In best case, it means that the won LWT value has been applied to at least
2 replicas out of 3 (assuming RF=3)
In worst case, the won LWT value has not been applied yet or is pending to
be applied to any replica

Now, if you immediately read with CL=ONE, you may:

1) Read the staled value on the 3rd replica which has not yet received the
correct won LWT value
2) Or worst, read a staled value because the won LWT is being applied when
the read operation is made

That's the main reason reading with CL=SERIAL is recommended (CL=QUORUM is
not sufficient enough)

Reading with CL=SERIAL will:

a. like QUORUM, contact strict majority of replicas
b. unlike QUORUM, look for validated (but not yet applied) previous Paxos
round value and force-applied it before actually reading the new value




On Sun, Feb 11, 2018 at 5:36 PM, Mahdi Ben Hamida 
wrote:

> Totally understood that it's not worth (or it's rather incorrect) to mix
> serial and non serial operations for LWT tables. It would be highly
> satisfying to my engineer mind if someone can explain why that would cause
> issues in this particular situation. The only explanation I have is that a
> non serial read may cause a read repair to happen and that could interfere
> with a concurrent serial write, although I still can't explain how that
> would cause two different "insert if not exist" transactions to both
> succeed.
>
> --
> Mahdi.
>
> On 2/9/18 2:40 PM, Jonathan Haddad wrote:
>
> If you want consistent reads you have to use the CL that enforces it.
> There’s no way around it.
> On Fri, Feb 9, 2018 at 2:35 PM Mahdi Ben Hamida 
> wrote:
>
>> In this case, we only write using CAS (code guarantees that). We also
>> never update, just insert if not exist. Once a hash exists, it never
>> changes (it may get deleted later and that'll be a CAS delete as well).
>>
>> --
>> Mahdi.
>>
>> On 2/9/18 1:38 PM, Jeff Jirsa wrote:
>>
>>
>>
>> On Fri, Feb 9, 2018 at 1:33 PM, Mahdi Ben Hamida 
>> wrote:
>>
>>>  Under what circumstances would we be reading inconsistent results ? Is
>>> there a case where we end up reading a value that actually end up not being
>>> written ?
>>>
>>>
>>>
>>
>> If you ever write the same value with CAS and without CAS (different code
>> paths both updating the same value), you're using CAS wrong, and
>> inconsistencies can happen.
>>
>>
>>
>>
>


Re: LWT broken?

2018-02-11 Thread Mahdi Ben Hamida
Totally understood that it's not worth (or it's rather incorrect) to mix 
serial and non serial operations for LWT tables.
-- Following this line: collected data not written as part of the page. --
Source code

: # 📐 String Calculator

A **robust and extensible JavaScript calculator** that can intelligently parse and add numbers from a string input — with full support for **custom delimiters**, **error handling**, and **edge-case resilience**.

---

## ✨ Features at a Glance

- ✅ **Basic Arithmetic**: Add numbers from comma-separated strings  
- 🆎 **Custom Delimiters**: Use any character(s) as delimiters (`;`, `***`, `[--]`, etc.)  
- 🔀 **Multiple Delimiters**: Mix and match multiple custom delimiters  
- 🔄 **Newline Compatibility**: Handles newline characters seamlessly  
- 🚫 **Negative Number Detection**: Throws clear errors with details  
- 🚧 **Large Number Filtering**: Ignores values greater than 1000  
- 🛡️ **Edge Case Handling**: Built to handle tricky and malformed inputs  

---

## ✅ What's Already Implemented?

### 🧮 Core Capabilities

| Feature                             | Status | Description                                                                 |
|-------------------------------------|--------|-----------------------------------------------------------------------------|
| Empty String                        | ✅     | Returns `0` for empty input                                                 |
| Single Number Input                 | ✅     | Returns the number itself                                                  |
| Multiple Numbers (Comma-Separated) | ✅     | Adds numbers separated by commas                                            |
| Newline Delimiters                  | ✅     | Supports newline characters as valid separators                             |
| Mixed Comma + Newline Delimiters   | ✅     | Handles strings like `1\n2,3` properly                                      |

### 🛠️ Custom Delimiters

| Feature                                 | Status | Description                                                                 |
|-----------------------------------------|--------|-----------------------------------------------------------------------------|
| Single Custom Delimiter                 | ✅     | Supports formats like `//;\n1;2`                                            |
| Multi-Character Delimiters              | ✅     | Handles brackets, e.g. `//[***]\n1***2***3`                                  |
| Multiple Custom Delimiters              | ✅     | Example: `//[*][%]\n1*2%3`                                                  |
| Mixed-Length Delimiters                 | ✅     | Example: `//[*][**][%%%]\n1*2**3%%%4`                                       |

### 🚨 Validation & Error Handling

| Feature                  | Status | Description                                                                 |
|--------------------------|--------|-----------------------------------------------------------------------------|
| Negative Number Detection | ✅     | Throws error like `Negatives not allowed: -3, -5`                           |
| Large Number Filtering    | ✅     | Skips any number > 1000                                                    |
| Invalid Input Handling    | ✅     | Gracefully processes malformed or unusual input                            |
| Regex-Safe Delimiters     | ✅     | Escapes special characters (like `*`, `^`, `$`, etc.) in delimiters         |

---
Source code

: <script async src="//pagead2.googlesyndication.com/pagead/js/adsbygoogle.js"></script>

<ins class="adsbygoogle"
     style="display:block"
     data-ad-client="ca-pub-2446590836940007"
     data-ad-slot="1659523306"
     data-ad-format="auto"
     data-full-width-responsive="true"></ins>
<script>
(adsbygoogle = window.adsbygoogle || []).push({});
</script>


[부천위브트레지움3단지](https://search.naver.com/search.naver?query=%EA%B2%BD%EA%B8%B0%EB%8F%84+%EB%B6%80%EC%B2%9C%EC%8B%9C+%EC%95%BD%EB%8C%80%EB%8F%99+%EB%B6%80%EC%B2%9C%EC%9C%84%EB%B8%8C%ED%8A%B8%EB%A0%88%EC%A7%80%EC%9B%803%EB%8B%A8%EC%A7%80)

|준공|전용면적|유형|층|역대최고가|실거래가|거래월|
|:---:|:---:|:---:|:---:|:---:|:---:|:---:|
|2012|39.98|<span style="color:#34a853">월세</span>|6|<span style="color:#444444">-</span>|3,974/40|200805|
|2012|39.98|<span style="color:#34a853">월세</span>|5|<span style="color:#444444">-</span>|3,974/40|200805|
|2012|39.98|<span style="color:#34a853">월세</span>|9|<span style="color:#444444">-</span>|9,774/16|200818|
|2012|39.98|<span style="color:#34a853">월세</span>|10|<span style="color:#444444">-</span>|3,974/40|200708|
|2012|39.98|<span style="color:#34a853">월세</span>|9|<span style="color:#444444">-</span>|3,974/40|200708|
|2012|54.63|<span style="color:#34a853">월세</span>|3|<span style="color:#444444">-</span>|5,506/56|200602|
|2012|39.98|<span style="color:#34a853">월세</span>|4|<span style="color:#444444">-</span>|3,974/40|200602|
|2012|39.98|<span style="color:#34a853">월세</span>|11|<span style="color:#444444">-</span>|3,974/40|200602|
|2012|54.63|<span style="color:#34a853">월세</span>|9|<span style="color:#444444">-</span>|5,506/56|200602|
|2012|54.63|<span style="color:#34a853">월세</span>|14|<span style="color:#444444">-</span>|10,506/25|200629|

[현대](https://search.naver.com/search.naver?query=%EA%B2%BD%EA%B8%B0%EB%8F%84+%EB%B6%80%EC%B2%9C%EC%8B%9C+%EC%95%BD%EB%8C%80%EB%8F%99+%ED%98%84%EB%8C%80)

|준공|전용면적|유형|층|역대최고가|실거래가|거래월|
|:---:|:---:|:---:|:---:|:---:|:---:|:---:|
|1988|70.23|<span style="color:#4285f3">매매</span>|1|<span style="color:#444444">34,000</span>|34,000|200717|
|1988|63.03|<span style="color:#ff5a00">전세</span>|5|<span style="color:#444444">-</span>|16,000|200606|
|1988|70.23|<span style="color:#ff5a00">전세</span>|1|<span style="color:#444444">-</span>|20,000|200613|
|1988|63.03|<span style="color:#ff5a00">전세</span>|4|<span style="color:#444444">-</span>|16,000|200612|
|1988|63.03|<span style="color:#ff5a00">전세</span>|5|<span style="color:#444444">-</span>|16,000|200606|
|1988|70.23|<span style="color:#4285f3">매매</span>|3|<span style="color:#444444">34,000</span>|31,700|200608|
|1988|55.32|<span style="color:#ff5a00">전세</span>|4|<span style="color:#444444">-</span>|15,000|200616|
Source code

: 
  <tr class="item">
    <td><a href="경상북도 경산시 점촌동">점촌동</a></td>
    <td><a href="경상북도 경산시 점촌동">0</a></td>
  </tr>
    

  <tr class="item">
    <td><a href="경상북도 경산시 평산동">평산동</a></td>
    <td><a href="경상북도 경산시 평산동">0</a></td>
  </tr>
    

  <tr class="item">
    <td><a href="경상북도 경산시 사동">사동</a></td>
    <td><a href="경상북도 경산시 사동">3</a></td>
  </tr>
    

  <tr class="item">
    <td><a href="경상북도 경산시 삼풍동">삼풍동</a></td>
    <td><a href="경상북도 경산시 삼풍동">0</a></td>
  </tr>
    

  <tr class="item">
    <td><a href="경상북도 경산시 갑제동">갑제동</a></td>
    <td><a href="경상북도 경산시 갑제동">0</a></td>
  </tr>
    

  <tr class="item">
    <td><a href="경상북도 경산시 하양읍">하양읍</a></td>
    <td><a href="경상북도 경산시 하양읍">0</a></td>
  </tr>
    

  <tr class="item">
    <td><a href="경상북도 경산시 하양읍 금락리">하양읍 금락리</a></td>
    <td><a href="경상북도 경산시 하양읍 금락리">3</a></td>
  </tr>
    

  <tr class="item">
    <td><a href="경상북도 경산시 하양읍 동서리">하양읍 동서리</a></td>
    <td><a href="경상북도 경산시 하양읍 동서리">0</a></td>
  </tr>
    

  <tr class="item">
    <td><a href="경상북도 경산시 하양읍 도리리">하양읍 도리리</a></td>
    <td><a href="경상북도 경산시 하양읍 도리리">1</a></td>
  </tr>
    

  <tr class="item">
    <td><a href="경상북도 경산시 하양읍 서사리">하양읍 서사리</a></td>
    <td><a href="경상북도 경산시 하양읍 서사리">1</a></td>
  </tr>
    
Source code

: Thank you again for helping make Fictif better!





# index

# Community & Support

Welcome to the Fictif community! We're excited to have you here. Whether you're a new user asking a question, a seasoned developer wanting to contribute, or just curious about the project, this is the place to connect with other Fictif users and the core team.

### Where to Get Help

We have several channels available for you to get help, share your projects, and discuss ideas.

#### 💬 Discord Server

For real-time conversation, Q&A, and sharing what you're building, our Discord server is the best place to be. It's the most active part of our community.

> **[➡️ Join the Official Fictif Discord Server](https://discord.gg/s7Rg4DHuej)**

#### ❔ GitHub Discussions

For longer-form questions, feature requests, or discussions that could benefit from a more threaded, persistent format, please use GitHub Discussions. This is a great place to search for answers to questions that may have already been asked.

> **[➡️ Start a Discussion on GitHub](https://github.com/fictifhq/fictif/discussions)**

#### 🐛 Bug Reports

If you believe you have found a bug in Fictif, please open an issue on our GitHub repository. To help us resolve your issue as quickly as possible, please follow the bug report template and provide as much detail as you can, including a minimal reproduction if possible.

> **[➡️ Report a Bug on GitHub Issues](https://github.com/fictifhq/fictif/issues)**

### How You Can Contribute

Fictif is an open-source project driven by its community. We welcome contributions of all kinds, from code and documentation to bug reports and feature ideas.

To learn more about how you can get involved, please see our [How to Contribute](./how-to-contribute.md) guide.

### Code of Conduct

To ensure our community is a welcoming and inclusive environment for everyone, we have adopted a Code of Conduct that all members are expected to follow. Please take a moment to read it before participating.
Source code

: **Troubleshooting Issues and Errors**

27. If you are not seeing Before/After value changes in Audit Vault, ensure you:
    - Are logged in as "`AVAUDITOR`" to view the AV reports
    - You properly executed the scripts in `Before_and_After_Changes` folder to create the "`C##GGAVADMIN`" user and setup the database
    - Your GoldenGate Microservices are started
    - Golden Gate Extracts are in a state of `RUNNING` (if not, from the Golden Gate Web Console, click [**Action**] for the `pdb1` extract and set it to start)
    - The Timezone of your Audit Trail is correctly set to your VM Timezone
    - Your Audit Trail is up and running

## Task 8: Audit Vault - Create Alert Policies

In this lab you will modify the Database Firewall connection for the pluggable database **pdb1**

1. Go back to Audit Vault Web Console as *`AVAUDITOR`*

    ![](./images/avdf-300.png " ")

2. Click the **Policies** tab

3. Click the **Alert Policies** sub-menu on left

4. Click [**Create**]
It would be highly 
satisfying to my engineer mind if someone can explain why that would 
cause issues in this particular situation. The only explanation I have 
is that a non serial read may cause a read repair to happen and that 
could interfere with a concurrent serial write, although I still can't 
explain how that would cause two different "insert if not exist" 
transactions to both succeed.


--
Mahdi.

On 2/9/18 2:40 PM, Jonathan Haddad wrote:
If you want consistent reads you have to use the CL that enforces it. 
There’s no way around it.
On Fri, Feb 9, 2018 at 2:35 PM Mahdi Ben Hamida > wrote:


In this case, we only write using CAS (code guarantees that). We
also never update, just insert if not exist. Once a hash exists,
it never changes (it may get deleted later and that'll be a CAS
delete as well).

-- 
Mahdi.


On 2/9/18 1:38 PM, Jeff Jirsa wrote:



On Fri, Feb 9, 2018 at 1:33 PM, Mahdi Ben Hamida
> wrote:

 Under what circumstances would we be reading inconsistent
results ? Is there a case where we end up reading a value
that actually end up not being written ?




If you ever write the same value with CAS and without CAS
(different code paths both updating the same value), you're using
CAS wrong, and inconsistencies can happen.